Meski sama-sama memiliki aset Rp 2,5 miliar, tetapi bedanya terletak pada level pendapatannya. Pada kasus kedua, pegawai kecil ini tingkat pendapatannya tak masuk kriteria wajib pajak. Dia hanya perlu mendeklarasikan kekayaan yang berasal dari warisan tersebut. Kelak jika suatu saat warisan itu dijual, misalnya, barulah transaksinya akan menimbulkan konsekuensi pembayaran pajak. Di sinilah Ditjen Pajak berkepentingan untuk membuat basis data yang benar, obyektif, dan mutakhir, yang berpotensi menaikkan penerimaan pajak di kemudian hari.
Jadi, kedua kasus tersebut kini jelas benar, mana kasus yang menyebabkan seseorang perlu mengikuti amnesti pajak (kasus pertama) ataukah tidak (kasus kedua). Pada kasus pertama, seseorang tidak melaporkan pembayaran pajaknya secara benar, yang terdeteksi dari ketidaksesuaian profil pendapatan, pembayaran pajak, dan nilai hartanya. Sementara pada kasus kedua, karena pendapatannya rendah, seorang pegawai kecil hanya perlu melapor bahwa dirinya mempunyai harta yang berasal dari warisan. Bukan karena dia memiliki daya beli dari gajinya. Dia juga perlu mempunyai nomor pokok wajib pajak (NPWP).
Komitmen pengusaha
Secara singkat, pada dasarnya amnesti pajak ditujukan untuk menjaring pemilik harta besar, yang sebagian besar belum membayar pajak secara benar serta menyembunyikan kekayaannya, baik di dalam maupun luar negeri. Ketika harta itu berada di luar negeri, maka hasil repatriasinya akan menambah cadangan devisa sehingga nilai tukar rupiah menguat dengan sendirinya.
Mengapa banyak harta WNI selama ini ditaruh di luar negeri, terutama di Singapura?
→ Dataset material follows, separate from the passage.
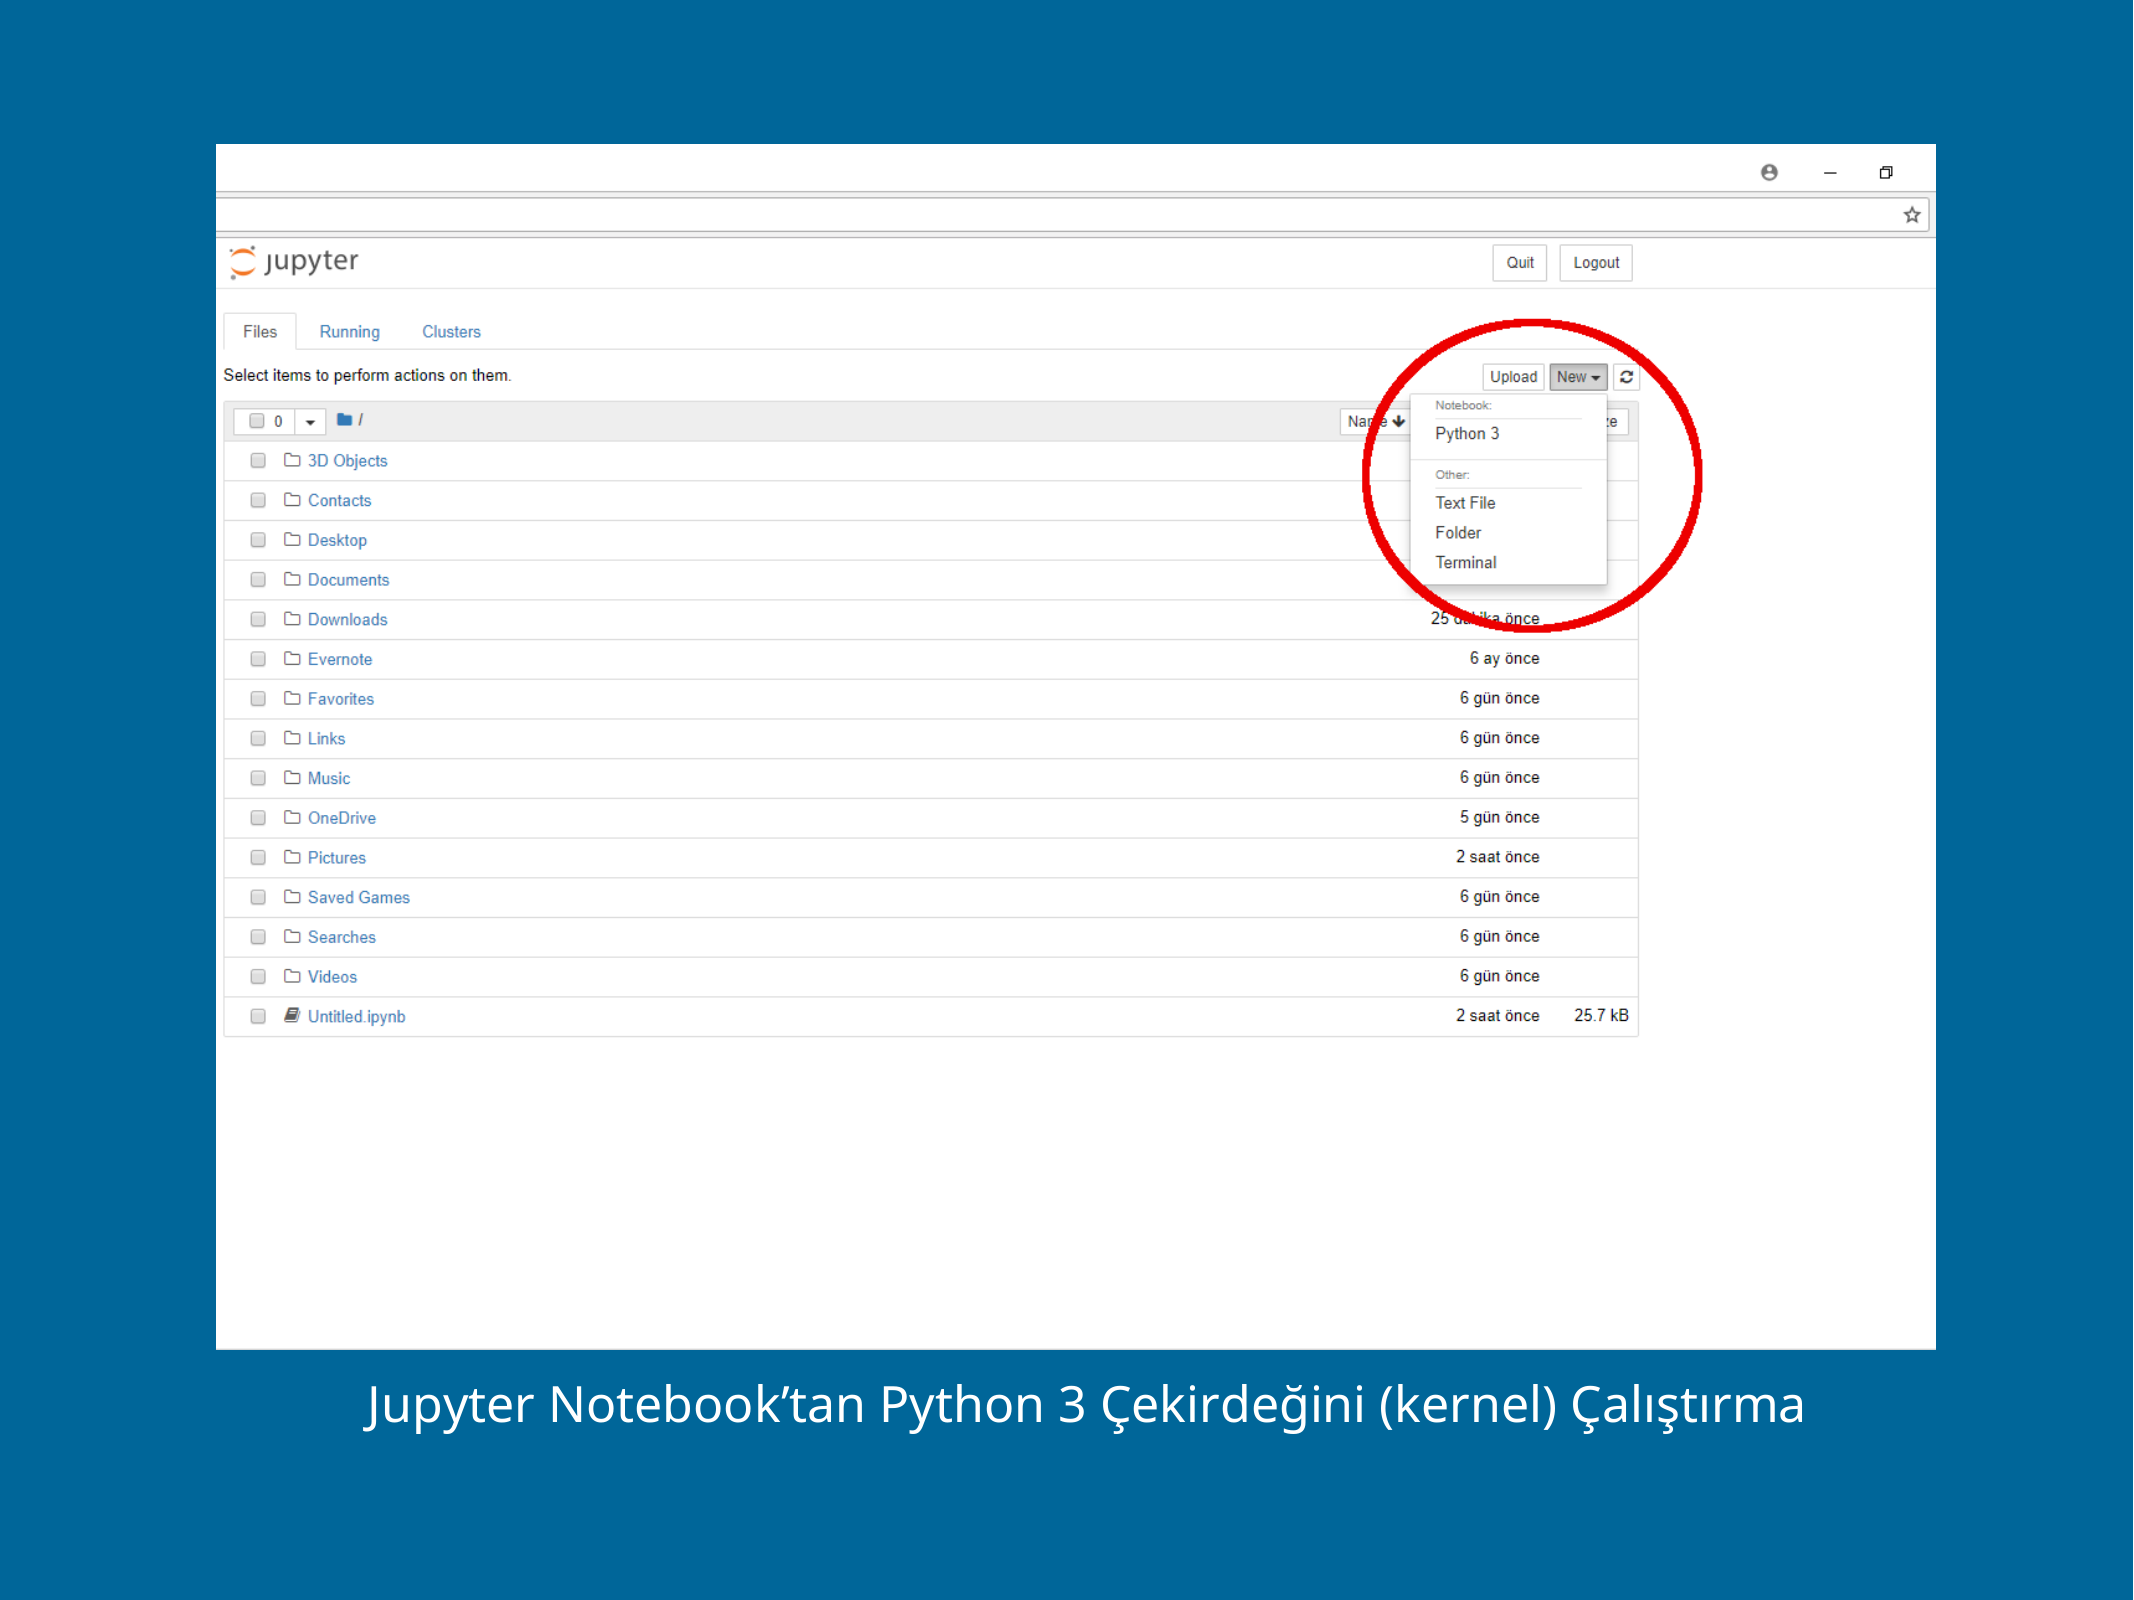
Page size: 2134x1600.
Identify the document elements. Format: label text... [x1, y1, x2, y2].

Ada dua alasan. Pertama, Singapura negara kecil sehingga tidak memerlukan pembangunan infrastruktur dan pelayanan publik lain yang sebesar dan sebanyak Indonesia. Karena itu, wajar jika tarif pajak (tax rate) di sana bisa jauh lebih rendah dan atraktif dibandingkan dengan di Indonesia. Sebagai ilustrasi, Singapura hanya memiliki satu bandara, yaitu Changi, tetapi statusnya terbaik di dunia. Sementara di Indonesia jumlah bandaranya sangat banyak, yakni 237 bandara dengan berbagai ukuran dan kualitas. Karena itu, sudah pasti Indonesia harus ”lebih agresif” dalam menarik pajak dibandingkan dengan Singapura karena kebutuhan dana untuk pembangunannya jauh lebih besar. Itulah sebabnya, Indonesia tidak mungkin menyaingi tax rate serendah Singapura. Kebutuhan fiskal masing-masing berbeda.
Kedua, migrasi dana dari Indonesia ke Singapura kian masif ketika terjadi huru-hara politik menjelang kejatuhan Presiden Soeharto, Mei 1998. Kita tak bisa terlalu menyalahkan larinya dana ini. Yang penting sekarang kita kubur trauma ini, dan mari berjanji untuk tak sejengkal pun memberi kesempatan terjadi lagi. Ke depan, stabilitas politik dan keramahan iklim investasi akan jadi jaminan harta WNI agar kerasan tinggal di negerinya sendiri.
Perkembangan terbaru, kalangan pengusaha yang tergabung dalam Asosiasi Pengusaha Indonesia (Apindo) sudah mendata dan menemukan perkiraan angka deklarasi Rp 1.000 triliun dengan nilai tebusan Rp 60 triliun dari para anggotanya (Kompas, 1/9/16). Ini berita bagus yang melegakan. Di satu pihak, baru kali ini pengusaha membuat pernyataan yang menunjukkan komitmen kuatnya untuk membantu negaranya yang fiskalnya tengah tertekan. Ini sangat krusial, di mana selama ini kita cuma bisa menebak-nebak.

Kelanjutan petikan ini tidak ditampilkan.